_Records for this task_.
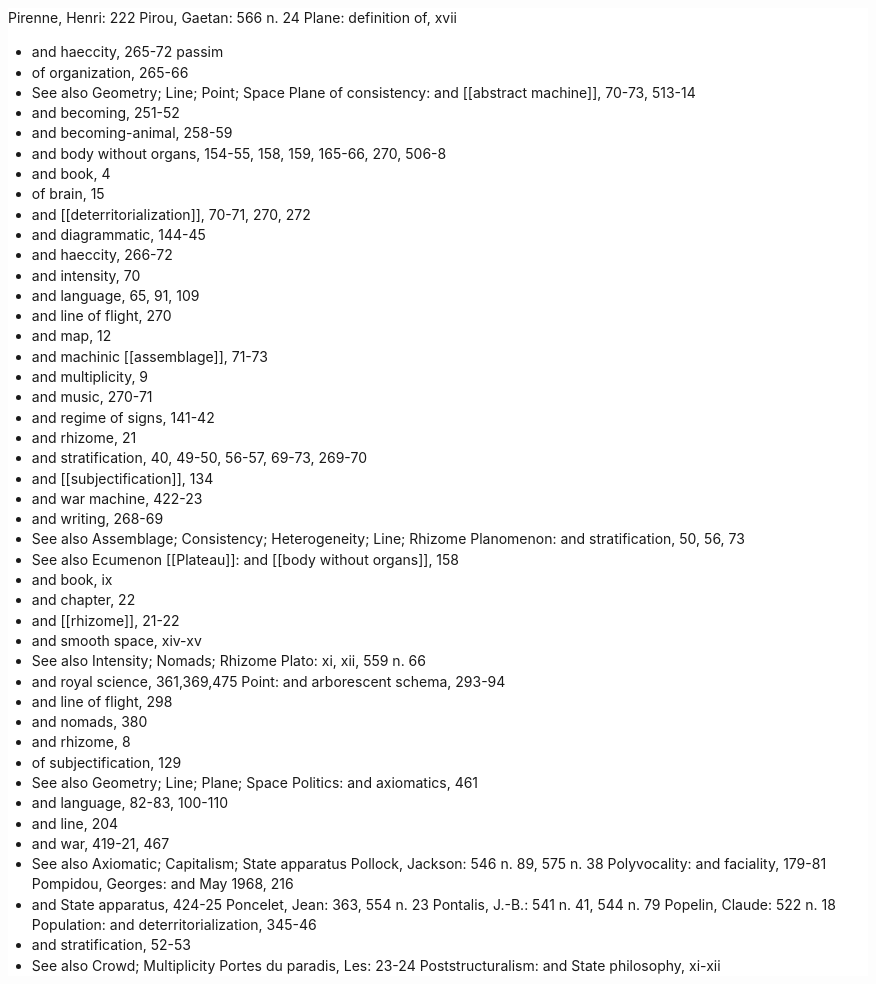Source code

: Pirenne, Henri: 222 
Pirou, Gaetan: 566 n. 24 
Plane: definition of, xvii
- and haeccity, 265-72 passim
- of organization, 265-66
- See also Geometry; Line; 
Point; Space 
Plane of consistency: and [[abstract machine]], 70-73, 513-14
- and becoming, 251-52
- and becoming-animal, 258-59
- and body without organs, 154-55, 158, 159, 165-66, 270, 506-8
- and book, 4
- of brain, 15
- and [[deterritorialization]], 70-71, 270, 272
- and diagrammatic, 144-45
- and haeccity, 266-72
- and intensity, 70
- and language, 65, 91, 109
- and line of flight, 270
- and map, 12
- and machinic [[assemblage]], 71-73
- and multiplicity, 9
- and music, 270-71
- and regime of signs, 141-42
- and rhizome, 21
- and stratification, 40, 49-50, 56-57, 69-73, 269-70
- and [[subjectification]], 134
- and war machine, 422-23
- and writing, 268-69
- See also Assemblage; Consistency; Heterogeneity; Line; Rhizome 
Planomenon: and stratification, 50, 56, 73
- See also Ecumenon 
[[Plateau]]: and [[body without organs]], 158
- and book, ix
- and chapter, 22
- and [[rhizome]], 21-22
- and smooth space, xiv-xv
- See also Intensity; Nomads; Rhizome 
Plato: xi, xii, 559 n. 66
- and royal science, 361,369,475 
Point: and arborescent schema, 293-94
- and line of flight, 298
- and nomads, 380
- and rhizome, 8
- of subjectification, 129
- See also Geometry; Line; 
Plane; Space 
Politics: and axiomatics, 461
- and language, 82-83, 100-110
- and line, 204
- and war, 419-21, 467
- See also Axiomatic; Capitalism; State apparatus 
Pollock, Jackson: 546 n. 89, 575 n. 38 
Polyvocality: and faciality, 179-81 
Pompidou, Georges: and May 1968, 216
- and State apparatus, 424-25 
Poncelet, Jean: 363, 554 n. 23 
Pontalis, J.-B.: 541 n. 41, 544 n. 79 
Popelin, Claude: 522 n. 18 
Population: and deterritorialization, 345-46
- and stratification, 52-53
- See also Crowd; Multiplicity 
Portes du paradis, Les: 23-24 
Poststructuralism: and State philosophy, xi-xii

...

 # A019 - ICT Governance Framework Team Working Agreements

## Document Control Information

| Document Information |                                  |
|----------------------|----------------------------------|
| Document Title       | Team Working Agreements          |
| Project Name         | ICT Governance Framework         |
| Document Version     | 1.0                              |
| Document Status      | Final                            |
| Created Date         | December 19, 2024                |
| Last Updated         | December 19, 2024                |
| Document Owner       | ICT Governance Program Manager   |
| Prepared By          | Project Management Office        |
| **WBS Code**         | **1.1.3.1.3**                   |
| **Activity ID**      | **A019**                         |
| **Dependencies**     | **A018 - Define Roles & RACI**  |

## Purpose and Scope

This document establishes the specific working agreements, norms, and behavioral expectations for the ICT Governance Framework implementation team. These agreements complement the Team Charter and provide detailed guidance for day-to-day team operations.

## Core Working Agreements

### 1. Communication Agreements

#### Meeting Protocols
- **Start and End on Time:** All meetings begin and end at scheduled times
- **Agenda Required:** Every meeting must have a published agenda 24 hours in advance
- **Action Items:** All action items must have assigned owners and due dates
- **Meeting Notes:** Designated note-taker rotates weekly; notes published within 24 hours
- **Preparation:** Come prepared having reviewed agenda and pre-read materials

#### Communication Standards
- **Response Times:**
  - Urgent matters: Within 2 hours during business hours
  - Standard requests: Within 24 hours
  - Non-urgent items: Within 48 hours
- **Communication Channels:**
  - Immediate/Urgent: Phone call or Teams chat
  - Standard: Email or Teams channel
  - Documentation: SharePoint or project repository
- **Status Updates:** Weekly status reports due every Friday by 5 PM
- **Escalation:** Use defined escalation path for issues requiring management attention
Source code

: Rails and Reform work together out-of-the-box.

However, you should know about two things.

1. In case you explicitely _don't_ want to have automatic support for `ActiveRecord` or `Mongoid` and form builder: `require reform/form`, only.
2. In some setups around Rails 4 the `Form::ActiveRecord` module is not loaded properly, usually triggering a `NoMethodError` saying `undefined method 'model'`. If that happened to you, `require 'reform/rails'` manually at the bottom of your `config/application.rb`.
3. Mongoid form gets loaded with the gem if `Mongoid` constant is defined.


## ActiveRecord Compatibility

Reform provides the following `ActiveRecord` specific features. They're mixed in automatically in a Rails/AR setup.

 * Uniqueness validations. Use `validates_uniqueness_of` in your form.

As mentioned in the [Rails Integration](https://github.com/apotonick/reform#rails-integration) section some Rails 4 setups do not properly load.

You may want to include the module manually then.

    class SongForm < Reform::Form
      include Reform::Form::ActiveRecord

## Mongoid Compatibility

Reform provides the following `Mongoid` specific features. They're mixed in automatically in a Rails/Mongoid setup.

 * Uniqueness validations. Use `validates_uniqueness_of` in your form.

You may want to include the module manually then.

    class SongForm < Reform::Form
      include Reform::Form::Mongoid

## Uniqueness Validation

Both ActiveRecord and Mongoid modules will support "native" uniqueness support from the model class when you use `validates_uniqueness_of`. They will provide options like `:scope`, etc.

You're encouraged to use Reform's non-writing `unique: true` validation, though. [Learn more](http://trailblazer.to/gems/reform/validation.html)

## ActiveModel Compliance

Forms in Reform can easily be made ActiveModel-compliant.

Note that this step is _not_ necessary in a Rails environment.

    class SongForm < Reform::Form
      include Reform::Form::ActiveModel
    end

...

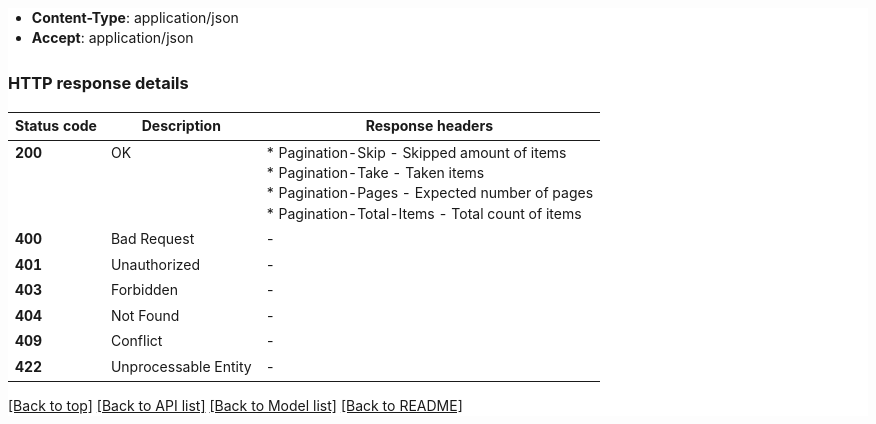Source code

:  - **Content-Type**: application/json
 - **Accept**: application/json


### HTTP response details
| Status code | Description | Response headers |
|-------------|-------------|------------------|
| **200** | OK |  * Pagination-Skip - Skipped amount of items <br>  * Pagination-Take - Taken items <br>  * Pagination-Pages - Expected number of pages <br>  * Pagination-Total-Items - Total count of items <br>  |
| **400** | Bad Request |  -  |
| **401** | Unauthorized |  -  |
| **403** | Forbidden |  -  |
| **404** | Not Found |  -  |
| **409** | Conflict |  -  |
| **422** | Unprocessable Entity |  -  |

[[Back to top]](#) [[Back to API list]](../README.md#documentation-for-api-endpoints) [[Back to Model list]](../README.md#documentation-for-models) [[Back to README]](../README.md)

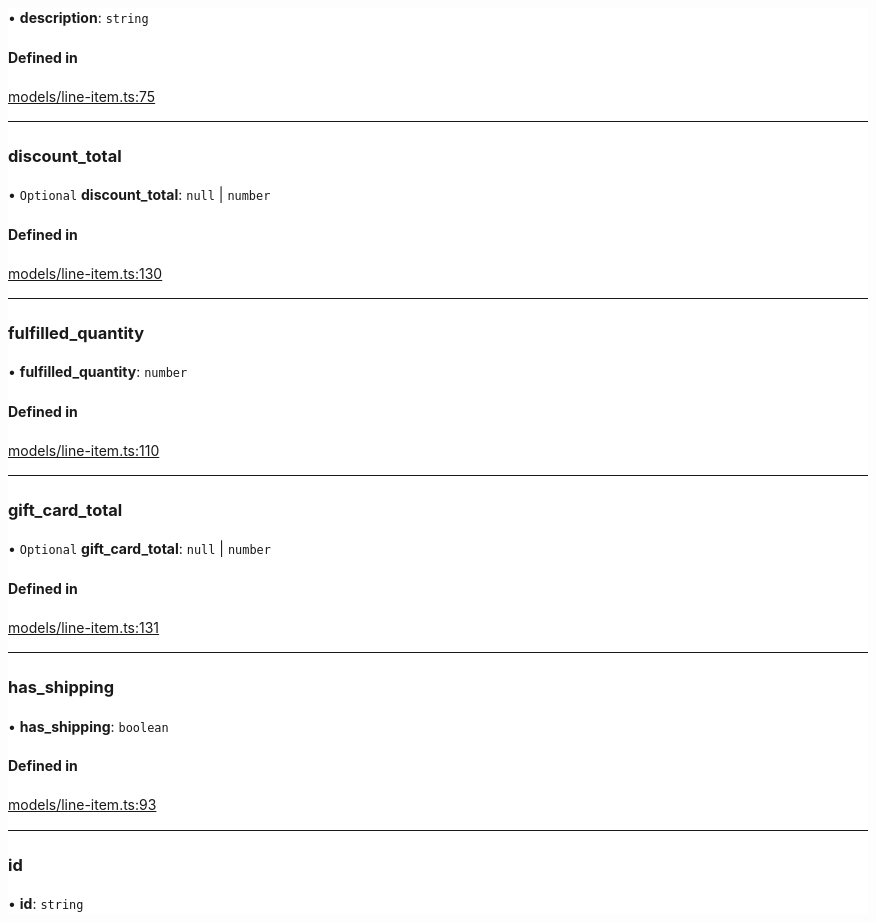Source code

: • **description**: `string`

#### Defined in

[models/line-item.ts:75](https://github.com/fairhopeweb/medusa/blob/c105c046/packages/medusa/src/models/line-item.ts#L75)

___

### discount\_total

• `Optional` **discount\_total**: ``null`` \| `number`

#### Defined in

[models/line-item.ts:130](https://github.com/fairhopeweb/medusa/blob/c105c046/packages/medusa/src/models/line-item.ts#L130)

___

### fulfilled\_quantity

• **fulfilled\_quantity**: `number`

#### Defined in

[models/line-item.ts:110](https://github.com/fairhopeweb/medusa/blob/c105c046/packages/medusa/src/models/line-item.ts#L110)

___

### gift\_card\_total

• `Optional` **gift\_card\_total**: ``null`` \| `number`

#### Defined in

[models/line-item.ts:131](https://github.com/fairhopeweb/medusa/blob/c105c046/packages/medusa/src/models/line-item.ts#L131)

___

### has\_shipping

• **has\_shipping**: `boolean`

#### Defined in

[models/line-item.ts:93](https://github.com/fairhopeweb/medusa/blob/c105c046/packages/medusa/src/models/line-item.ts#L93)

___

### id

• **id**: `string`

_Task description_. Only a number is expected here: the count of lines in the listing that hold the string "flight".

_Task response_. 2